It’s only when we choose to have a collective stand as a nation to fight those who have violently invaded us with evil intentions to steal from the weak and poor, that we will prevail.

Epictetus once said: “The greater the difficulty, the more glory in surmounting it. Skillful pilots gain their reputation from storms and tempests.”

So to the many Chizumas out there I pray that you will find courage in knowing that good will always trump evil.

There is so much joy and satisfaction in knowing that you are standing on the right side of history.

In his speech when the President addressed the nation concerning the same scandal, he indicated a complete departure from what the Attorney General had effectuated as Amnesty.

‘Few untouchables’

The timing was very poor and looked more like a serious manoeuvre just to stop the justice mechanisms and create another set of rules for the few untouchables.

Whether the AG had a genuine reason to do that, we don’t know.

But the fact that he did it without any legal backing and in such a way that was not in tandem with the ACB, on its own it sets a terrible precedent.

Thank you Mr President for walking back from that unpopular stand and respecting the will of the majority.

We have to remember that no one is above the law, and everything that our leaders are doing has to be guided by the law.

In this case, the AG’s overreach superseded that of the president, the DPP, the courts and parliament.

Thabo Chakaka became the law.

And to make things worse, Malawians were not even consulted.

The underpinning of international amnesty law dictates that authorities must first establish and publicly acknowledge the facts about the crimes committed.

This may be achieved by the establishment of truth commissions although these should never replace justice mechanisms in that particular country.

Nothing of that sort was clearly followed by the AG and everything was done in such a hurry, begging the question if this was just a coverup.

The outcry and backlash that came from the majority of Malawians was just too much, but still the AG refused to walk back.

# [RECORDED INFORMATION]
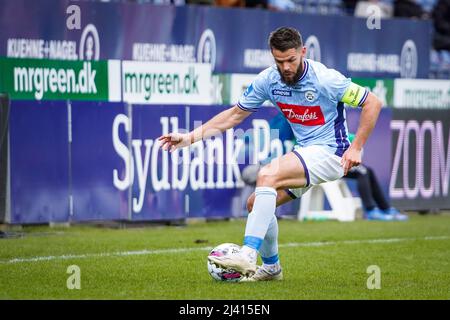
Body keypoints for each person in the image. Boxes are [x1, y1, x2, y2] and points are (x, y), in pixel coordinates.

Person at [159, 27, 382, 281]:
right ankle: (272, 268)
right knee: (256, 203)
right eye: (279, 61)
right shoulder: (269, 80)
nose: (286, 67)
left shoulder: (325, 78)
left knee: (267, 173)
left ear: (303, 52)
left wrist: (357, 147)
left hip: (333, 153)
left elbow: (372, 102)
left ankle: (247, 255)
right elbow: (234, 115)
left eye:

# [TASK REQUIREMENTS]
(1) In the opinion piece, what does international amnesty law say authorities must do first?
(2) Rewrite the part of the opinion piece that opens with the words containing "So to the many" and closes with "the few untouchables.", renaming "Attorney General" as "AG".

# [RESULTS]
(1) They must first establish and publicly acknowledge the facts about the crimes committed.

(2)
So to the many Chizumas out there I pray that you will find courage in knowing that good will always trump evil.

There is so much joy and satisfaction in knowing that you are standing on the right side of history.

In his speech when the President addressed the nation concerning the same scandal, he indicated a complete departure from what the AG had effectuated as Amnesty.

‘Few untouchables’

The timing was very poor and looked more like a serious manoeuvre just to stop the justice mechanisms and create another set of rules for the few untouchables.